Emerson Leão não entrou no esquema de poupar os principais jogadores no Brasileirão. Mesmo com a possibilidade de chegar à decisão da Copa do Brasil, ele tem escalado a maioria dos titulares sempre que possível. Ao contrário do expediente utilizado por Santos e Corinthians, até agora, de olho na Libertadores. “É como diz um funcionário do clube: em época de guerra, não se limpa arma”, diz o treinador.
Foi uma metáfora para Leão mostrar sintonia com o que acontece no elenco, usando a palavra “guerra”, habitual na boca dos atletas. Fernandinho e Casemiro a utilizaram para comentar a semifinal desta quarta-feira, que será disputada em Curitiba.

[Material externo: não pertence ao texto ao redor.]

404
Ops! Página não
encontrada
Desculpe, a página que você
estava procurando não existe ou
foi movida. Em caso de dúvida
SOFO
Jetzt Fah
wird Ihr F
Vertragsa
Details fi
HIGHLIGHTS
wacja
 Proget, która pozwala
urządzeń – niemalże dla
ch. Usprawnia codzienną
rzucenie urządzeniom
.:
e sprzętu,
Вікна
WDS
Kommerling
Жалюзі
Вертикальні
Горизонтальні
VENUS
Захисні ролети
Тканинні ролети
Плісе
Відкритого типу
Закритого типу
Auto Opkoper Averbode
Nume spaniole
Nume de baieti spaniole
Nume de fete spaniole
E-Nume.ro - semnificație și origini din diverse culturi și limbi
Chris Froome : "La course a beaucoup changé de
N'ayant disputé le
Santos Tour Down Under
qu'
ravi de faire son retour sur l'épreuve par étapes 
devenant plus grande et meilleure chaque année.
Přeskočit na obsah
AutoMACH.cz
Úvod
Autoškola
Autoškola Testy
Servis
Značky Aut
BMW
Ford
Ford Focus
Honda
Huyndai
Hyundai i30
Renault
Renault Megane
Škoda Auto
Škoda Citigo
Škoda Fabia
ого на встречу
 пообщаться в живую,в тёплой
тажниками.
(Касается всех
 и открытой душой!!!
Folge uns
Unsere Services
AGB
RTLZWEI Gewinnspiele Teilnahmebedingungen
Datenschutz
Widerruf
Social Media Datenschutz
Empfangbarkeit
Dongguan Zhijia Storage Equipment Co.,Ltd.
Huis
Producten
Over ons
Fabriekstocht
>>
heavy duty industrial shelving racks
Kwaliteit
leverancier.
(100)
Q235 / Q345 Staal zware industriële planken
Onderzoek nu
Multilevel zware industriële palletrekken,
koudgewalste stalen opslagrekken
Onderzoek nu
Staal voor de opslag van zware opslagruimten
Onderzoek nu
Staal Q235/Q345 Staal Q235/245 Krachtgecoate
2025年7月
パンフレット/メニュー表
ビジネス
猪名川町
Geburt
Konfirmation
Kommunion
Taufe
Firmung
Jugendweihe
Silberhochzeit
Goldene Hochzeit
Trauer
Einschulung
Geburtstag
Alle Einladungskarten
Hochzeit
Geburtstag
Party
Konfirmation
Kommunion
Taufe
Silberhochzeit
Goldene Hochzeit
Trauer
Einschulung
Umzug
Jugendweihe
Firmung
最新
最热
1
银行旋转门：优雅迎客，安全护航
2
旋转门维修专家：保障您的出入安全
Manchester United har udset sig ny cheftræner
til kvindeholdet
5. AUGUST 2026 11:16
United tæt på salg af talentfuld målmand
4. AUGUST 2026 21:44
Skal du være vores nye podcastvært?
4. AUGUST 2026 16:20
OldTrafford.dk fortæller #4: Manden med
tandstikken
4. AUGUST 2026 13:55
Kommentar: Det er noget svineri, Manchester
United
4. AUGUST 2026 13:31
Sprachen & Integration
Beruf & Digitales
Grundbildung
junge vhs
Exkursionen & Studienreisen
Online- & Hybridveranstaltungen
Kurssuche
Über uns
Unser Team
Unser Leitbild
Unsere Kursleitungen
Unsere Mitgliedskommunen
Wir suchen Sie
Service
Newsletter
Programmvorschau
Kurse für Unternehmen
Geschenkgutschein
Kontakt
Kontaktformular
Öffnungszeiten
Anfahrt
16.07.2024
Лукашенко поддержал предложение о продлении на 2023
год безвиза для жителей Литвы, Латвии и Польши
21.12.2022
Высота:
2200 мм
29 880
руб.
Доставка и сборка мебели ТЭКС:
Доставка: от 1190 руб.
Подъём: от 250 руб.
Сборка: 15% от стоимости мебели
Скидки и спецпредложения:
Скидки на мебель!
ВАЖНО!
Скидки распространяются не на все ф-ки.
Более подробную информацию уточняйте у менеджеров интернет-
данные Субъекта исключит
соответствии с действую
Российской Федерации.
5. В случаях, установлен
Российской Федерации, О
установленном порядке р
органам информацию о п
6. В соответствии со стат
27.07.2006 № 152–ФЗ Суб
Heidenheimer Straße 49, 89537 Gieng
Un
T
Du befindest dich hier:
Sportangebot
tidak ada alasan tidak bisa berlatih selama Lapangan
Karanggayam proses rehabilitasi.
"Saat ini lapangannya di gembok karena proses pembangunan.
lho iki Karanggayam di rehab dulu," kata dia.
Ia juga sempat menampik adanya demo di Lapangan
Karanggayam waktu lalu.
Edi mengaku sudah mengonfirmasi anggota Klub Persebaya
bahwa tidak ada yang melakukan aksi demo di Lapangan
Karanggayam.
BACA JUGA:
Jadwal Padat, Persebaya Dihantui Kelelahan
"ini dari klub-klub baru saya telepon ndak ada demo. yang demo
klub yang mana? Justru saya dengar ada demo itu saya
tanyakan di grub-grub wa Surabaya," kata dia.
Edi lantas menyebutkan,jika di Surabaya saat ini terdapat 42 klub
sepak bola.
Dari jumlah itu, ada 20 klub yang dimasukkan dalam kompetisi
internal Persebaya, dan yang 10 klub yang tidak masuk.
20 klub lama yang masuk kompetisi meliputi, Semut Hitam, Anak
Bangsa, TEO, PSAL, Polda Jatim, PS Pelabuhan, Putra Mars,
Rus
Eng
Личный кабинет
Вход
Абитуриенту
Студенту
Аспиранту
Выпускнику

Quando fustigado, cita seus números para mostrar bom aproveitamento. Mesmo que o desempenho deixe a desejar. Mas, aí, Leão lança mão do argumento mais lógico para os que acompanham o futebol nacional atualmente: o São Paulo não está atuando bem, mas quem está?
“Ninguém no Brasil está jogando bonito. Infelizmente, estamos numa baixa”, conclui.
Cautela/ Que ninguém espere o Tricolor partindo para cima do rival. Mesmo com a regra mostrando que, se anotar um gol, os paulistas obrigam o adversário a marcar três vezes.

Leão espera por um confronto equilibrado, como foi no Morumbi. Ele se irrita quando é questionado sobre a superioridade do Coritiba na semana passada. Não gosta, especialmente, quando ouve que o São Paulo estava desorganizado dentro de campo. “Não é verdade. Estávamos organizados. Mas é fácil se esquecerem de que, do outro lado, está um adversário de qualidade que chegou às semifinais”, rebate.